Hot on the heels of last month’s fertility scaremongering about ovarian reserve came a new scare for women planning to start their families later, this one about autism. Once again, reporting on it ignored essential facts and skewed the takeaway.

The recent UCDavis study exploring the effect of parental age on the likelihood that a child would be autistic made headlines. “Study: Older Moms Risk Autism in Children” Time told us, reprinting the AP story; “Autism linked to older moms,” echoed many others. That’s the line the 28-year-old I ran into that day parroted back to me, worriedly. One NY Times blogger directly linked discussion of the increased odds for autism with maternal age to a questionnaire about the best age for having kids. Talk about a (mis)leading question.

But while the study, based on 4.9 million California births in the 1990s, documented that the risk of autism increases with maternal age by 51 percent and that paternal age is also a factor, few of the reports asked the key question “51 percent of what”? If the risk at 25 is low to begin with, then adding on another 51 percent doesn’t change things much.

And it is low: less than one quarter of one percent of the 25 to 29 year olds in the study had an autistic child, and while the odds increased by 51 percent for women 40 and over, that meant that less than one half of one percent of the older women had autistic kids. As Janie Shelton the study’s lead author put it, though they have a very slightly greater chance than younger women, “older women have a dramatically small chance of having a child with autism.” But that was not the takeaway for most readers.

The authors also found that advanced maternal age was the cause of just 4.6% of the 600% rise in reported cases of autism in the 1990s. That means that less than 1 percent of the total autism rise was due to maternal age.

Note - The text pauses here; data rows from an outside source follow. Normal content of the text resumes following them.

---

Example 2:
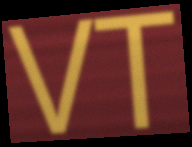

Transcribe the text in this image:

VT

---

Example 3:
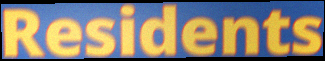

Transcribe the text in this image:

Residents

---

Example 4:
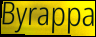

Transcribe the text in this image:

Byrappa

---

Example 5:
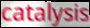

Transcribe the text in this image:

catalysis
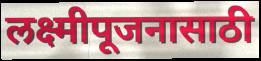
लक्ष्मीपूजनासाठी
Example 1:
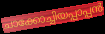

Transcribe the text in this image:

ചാക്കോച്ചിയപ്പാപ്പൻ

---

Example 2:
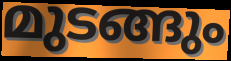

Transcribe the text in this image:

മുടങ്ങും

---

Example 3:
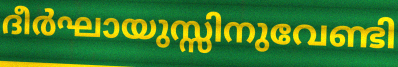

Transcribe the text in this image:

ദീർഘായുസ്സിനുവേണ്ടി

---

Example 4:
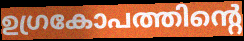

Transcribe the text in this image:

ഉഗ്രകോപത്തിന്റെ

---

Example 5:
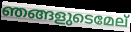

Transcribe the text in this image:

ഞങ്ങളുടെമേല്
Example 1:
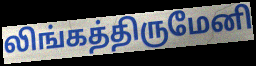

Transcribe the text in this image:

லிங்கத்திருமேனி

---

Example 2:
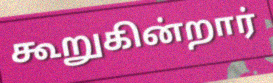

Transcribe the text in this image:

கூறுகின்றார்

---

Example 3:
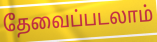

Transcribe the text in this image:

தேவைப்படலாம்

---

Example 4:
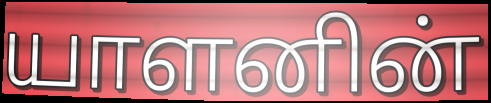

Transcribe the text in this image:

யாளனின்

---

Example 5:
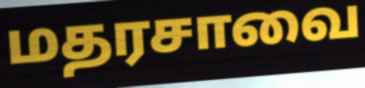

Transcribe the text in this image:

மதரசாவை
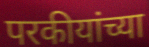
परकीयांच्या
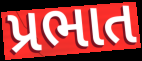
પ્રભાત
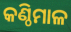
କଣ୍ଠିମାଳ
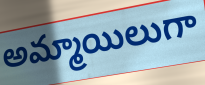
అమ్మాయిలుగా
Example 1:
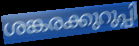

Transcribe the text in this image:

ശങ്കരക്കുറുപ്പി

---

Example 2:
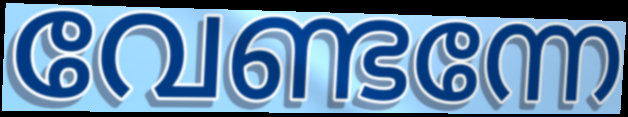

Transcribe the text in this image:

വേണ്ടന്നേ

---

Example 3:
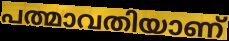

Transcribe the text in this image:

പത്മാവതിയാണ്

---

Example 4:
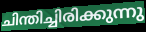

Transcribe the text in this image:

ചിന്തിച്ചിരിക്കുന്നു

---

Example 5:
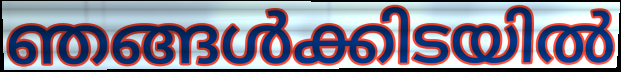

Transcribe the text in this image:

ഞങ്ങൾക്കിടയിൽ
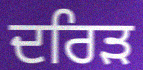
ਦਰਿੜ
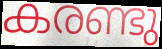
കരണ്ടു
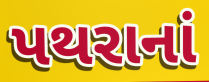
પથરાનાં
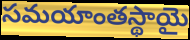
సమయాంతస్థాయై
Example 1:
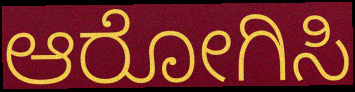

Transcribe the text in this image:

ಆರೋಗಿಸಿ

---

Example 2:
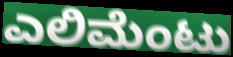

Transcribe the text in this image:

ಎಲಿಮೆಂಟು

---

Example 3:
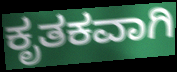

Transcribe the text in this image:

ಕೃತಕವಾಗಿ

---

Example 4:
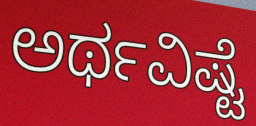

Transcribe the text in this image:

ಅರ್ಥವಿಷ್ಟೆ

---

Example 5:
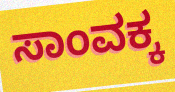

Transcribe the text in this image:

ಸಾಂವಕ್ಕ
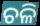
ଚଳି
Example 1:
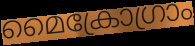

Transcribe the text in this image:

മൈക്രോഗ്രാം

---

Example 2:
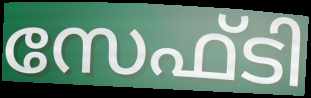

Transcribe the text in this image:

സേഫ്ടി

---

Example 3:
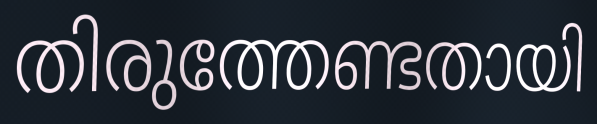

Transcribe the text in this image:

തിരുത്തേണ്ടതായി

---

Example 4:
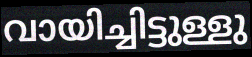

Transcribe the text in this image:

വായിച്ചിട്ടുള്ളു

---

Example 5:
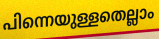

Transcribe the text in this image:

പിന്നെയുള്ളതെല്ലാം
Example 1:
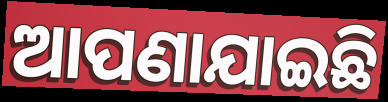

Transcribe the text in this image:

ଆପଣାଯାଇଛି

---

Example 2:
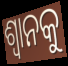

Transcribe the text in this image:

ଶ୍ଵାନକୁ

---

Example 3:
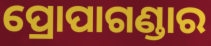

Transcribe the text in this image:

ପ୍ରୋପାଗଣ୍ଡାର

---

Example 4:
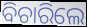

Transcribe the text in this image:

ବିଚାରିଲେ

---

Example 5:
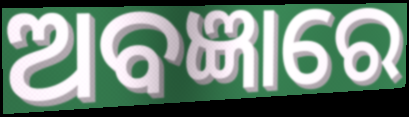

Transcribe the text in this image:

ଅବଜ୍ଞାରେ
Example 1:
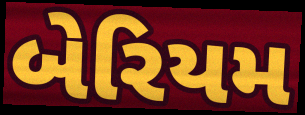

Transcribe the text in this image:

બેરિયમ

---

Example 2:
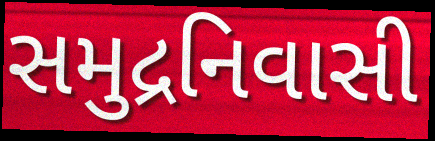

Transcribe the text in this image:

સમુદ્રનિવાસી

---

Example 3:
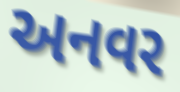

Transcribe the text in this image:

અનવર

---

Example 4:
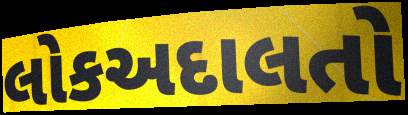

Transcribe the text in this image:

લોકઅદાલતો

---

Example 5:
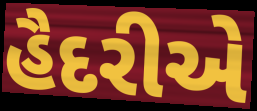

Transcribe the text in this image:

હૈદરીએ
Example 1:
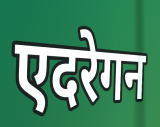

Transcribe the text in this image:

एदरेगन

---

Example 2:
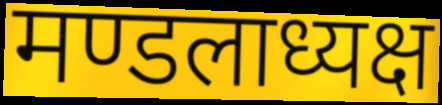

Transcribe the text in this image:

मण्डलाध्यक्ष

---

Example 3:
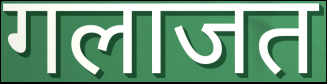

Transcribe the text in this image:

गलाजत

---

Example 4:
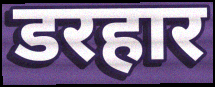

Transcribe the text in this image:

डरहार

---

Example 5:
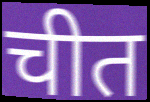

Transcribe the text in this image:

चीत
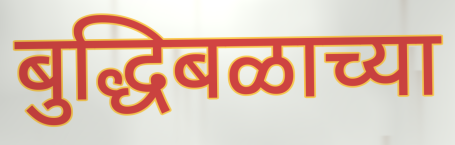
बुद्धिबळाच्या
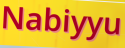
Nabiyyu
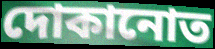
দোকানোত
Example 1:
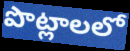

While the headlines are technically accurate, they create a major false impression. Older mothers do not regularly have autistic children, though some do, as do some mothers at all ages. Genetics as well as environmental factors, many of which are currently hotly disputed, play much bigger roles in causation. And older mothers may simply be better at navigating the complex system required to get a state diagnosis.

Missing Context
What’s missing in this story, as in the ovarian reserve story, is context. Saying that maternal age creates a 51 percent rise in risk of autism at 40 means nothing if you don’t also explain what the original risk was. Talking about an abstract proportion of eggs a woman has without discussing how many are actually needed is similarly pointless. Unless the point is to confuse people, create anxiety, or push them to have babies whether or not they feel ready for them.

A few media outlets were more even-handed on the autism story (the LA Times and CNN were the most thorough of the stories I saw–though their headlines still spread skew). But overall, delay of motherhood, by a few years or by many–a trend that is overwhelmingly responsible for allowing women to invest in their educations, climb career ladders and begin to have a role in business and government policymaking –gets a bum rap in this kind of coverage.

Selective presentation of “facts” creates big misunderstandings, in the fertility realm as in all realms. Time for reporters to do more than rehash numbers that come in over the wire, and actually put the data in perspective. Until they do, time for women to be skeptical of everything they hear about fertility on the news – if they aren’t already.